Professor Sprout looked at him for a long moment, then her expression softened. "Please be careful with yourself, Harry Potter. And... thank you."
"Just be sure not to be late," Harry said. "And remember, when you get there, you weren't expecting to see me and this conversation never happened."
It was horrible, watching himself yank Neville out of the circle of Slytherins. Neville had been right, he'd used too much force, way too much force.
"Hello," Harry Potter said coldly. "I'm the Boy-Who-Lived."
Eight first-year boys, mostly the same height. One of them had a scar on his forehead and he wasn't acting like the others.
Oh wad some power the giftie gie us
To see oursel's as others see us!
It wad frae monie a blunder free us,
And foolish notion -
Professor McGonagall was right. The Sorting Hat was right. It was clear once you saw it from the outside.
There was something wrong with Harry Potter.
Chapter 15: Conscientiousness
Love as thou Rowling.
Today's historical tidbit: The ancient Hebrews considered the boundary of a day to be sunset rather than dawn, so they said "evening and morning" not "morning and evening". (And as many reviewers noted, modern Jewish halacha asserts the same.)

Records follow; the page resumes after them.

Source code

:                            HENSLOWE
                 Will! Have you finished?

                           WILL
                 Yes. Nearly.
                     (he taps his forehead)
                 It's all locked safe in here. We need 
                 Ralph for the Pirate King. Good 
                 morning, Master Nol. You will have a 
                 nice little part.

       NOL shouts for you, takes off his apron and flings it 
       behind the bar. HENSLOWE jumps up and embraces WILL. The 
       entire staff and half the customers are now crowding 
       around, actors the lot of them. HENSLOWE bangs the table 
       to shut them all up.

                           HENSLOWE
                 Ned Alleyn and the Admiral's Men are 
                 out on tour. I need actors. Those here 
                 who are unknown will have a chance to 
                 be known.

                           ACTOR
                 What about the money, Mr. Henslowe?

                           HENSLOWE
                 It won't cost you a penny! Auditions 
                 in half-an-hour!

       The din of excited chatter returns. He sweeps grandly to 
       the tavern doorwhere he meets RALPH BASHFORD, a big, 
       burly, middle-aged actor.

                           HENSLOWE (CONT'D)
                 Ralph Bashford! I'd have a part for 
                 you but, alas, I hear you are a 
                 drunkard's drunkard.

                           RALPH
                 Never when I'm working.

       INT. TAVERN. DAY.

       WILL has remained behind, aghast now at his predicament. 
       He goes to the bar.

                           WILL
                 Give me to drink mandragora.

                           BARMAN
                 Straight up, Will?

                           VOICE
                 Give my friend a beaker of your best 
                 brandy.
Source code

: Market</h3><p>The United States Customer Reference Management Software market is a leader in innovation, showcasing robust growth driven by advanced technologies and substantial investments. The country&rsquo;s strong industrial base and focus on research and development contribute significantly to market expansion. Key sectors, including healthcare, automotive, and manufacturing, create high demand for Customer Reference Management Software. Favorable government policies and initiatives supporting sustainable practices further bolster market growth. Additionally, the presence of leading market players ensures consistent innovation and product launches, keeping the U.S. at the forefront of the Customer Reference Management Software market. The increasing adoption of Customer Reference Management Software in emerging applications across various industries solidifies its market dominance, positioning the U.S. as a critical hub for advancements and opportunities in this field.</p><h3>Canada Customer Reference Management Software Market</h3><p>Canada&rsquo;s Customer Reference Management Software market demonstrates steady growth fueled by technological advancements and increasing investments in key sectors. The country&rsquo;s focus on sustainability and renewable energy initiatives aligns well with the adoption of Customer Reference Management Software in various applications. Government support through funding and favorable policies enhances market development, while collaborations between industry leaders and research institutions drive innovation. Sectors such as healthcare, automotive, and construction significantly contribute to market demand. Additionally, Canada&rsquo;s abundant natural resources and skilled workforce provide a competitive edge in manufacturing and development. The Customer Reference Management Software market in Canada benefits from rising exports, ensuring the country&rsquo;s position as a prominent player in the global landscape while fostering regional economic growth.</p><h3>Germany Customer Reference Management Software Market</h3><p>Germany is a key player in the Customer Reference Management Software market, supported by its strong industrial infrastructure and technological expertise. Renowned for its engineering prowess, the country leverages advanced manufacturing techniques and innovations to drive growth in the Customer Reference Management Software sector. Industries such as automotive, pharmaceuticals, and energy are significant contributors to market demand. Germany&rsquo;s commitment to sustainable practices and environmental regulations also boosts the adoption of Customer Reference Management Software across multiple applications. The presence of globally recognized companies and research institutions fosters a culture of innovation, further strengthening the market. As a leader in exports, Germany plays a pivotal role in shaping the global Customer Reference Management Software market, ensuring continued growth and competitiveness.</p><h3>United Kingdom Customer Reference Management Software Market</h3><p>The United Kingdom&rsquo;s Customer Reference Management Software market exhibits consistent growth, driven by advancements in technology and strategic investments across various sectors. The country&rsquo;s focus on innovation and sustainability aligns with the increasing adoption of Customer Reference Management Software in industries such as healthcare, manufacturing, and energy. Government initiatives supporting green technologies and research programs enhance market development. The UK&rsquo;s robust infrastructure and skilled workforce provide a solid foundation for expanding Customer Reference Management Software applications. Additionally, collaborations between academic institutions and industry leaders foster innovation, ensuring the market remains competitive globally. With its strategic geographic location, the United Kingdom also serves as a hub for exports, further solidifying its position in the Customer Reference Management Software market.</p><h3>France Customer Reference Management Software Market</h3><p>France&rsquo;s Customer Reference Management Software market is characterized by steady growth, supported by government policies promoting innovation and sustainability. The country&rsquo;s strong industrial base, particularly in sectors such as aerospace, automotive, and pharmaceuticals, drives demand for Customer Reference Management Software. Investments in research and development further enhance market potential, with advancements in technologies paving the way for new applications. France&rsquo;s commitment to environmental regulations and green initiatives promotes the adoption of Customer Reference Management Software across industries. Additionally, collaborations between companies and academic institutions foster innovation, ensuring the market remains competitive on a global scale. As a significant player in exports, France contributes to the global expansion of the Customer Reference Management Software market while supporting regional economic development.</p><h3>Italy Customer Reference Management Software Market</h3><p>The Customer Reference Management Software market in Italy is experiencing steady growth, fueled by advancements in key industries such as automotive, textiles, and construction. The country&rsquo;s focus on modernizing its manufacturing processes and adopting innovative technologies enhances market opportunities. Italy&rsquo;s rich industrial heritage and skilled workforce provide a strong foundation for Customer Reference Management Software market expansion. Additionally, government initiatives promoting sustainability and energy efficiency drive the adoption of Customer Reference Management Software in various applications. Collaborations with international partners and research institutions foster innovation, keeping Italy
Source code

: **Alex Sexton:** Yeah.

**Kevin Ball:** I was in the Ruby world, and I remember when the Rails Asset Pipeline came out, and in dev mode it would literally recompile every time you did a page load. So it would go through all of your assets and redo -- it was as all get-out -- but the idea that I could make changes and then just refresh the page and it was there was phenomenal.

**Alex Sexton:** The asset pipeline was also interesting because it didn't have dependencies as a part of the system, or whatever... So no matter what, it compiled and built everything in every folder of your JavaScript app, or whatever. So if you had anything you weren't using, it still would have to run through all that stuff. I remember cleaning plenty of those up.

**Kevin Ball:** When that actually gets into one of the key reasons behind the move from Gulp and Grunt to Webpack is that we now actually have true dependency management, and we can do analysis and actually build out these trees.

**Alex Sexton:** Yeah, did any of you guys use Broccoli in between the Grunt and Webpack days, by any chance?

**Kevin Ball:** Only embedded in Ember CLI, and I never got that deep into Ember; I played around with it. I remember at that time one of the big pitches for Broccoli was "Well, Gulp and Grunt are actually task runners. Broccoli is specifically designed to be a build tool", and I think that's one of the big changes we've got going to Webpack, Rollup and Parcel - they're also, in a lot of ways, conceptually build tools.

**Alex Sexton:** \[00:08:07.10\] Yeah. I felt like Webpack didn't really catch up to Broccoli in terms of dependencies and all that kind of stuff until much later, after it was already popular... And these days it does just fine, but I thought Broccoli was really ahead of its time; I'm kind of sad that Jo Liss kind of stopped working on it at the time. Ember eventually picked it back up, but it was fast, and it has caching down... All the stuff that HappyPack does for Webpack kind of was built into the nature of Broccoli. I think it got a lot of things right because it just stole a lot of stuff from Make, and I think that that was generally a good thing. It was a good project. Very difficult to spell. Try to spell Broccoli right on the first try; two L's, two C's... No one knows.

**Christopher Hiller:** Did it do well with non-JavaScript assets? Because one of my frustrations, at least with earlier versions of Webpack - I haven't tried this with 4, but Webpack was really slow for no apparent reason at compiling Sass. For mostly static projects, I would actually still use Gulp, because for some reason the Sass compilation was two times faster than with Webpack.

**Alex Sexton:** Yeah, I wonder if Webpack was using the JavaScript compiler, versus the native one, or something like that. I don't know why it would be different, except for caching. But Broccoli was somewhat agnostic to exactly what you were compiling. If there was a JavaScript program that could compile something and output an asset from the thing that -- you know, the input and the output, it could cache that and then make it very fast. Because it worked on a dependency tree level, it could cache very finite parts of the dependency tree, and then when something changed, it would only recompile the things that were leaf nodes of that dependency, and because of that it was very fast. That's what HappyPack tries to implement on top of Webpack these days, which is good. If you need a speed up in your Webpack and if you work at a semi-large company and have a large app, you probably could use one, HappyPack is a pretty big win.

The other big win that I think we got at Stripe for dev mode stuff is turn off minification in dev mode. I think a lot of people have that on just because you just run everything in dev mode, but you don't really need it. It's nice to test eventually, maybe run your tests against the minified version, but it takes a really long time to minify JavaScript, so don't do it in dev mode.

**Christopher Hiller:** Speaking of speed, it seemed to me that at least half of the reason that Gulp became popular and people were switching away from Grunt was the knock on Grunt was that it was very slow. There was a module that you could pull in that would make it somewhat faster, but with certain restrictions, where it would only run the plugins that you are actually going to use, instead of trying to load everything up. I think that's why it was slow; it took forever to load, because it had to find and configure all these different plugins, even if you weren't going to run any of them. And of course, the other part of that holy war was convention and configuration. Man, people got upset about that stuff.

"I'm sure I'll find the time somewhere."
"Frigideiro!"
Harry dipped a finger in the glass of water on his desk. It should have been cool. But lukewarm it was, and lukewarm it had stayed. A
gain.
Harry was feeling very, very cheated.
There were hundreds of fantasy novels scattered around the Verres household. Harry had read quite a few. And it was starting to look like he had a mysterious dark side. So after the glass of water had refused to cooperate the first few times, Harry had glanced around the Charms classroom to make sure no one was watching, and then taken a deep breath, concentrated, and made himself angry. Thought about the Slytherins bullying Neville, and the game where someone knocked down your books every time you tried to pick them up again. Thought about what Draco Malfoy had said about the ten-year-old Lovegood girl and how the Wizengamot really operated...
And the fury had entered his blood, he had held out his wand in a hand that trembled with hate and said in cold tones "Frigideiro!" and absolutely nothing had happened.
Harry had been gypped. He wanted to write someone and demand a refund on his dark side which clearly ought to have irresistible magical power but had turned out to be defective.
"Frigideiro!" said Hermione again from the desk next to him. Her water was solid ice and there were white crystals forming on the rim of her glass. She seemed to be totally intent on her own work and not at all conscious of the other students staring at her with hateful eyes, which was either (a) dangerously oblivious of her or (b) a perfectly honed performance rising to the level of fine art.
"Oh, very good, Miss Granger!" squeaked Filius Flitwick, their Charms Professor and Head of Ravenclaw, a tiny little man with no visible signs of being a past dueling champion. "Excellent! Stupendous!"
Harry had expected to be, in the worst case, second behind Hermione. Harry would have preferred for her to be rivalling him, of course, but he could have accepted it the other way around.
As of Monday, Harry was headed for the bottom of the class, a position for which he was companionably rivalling all the other Muggle-raised students except Hermione. Who was all alone and rivalless at the top, poor thing.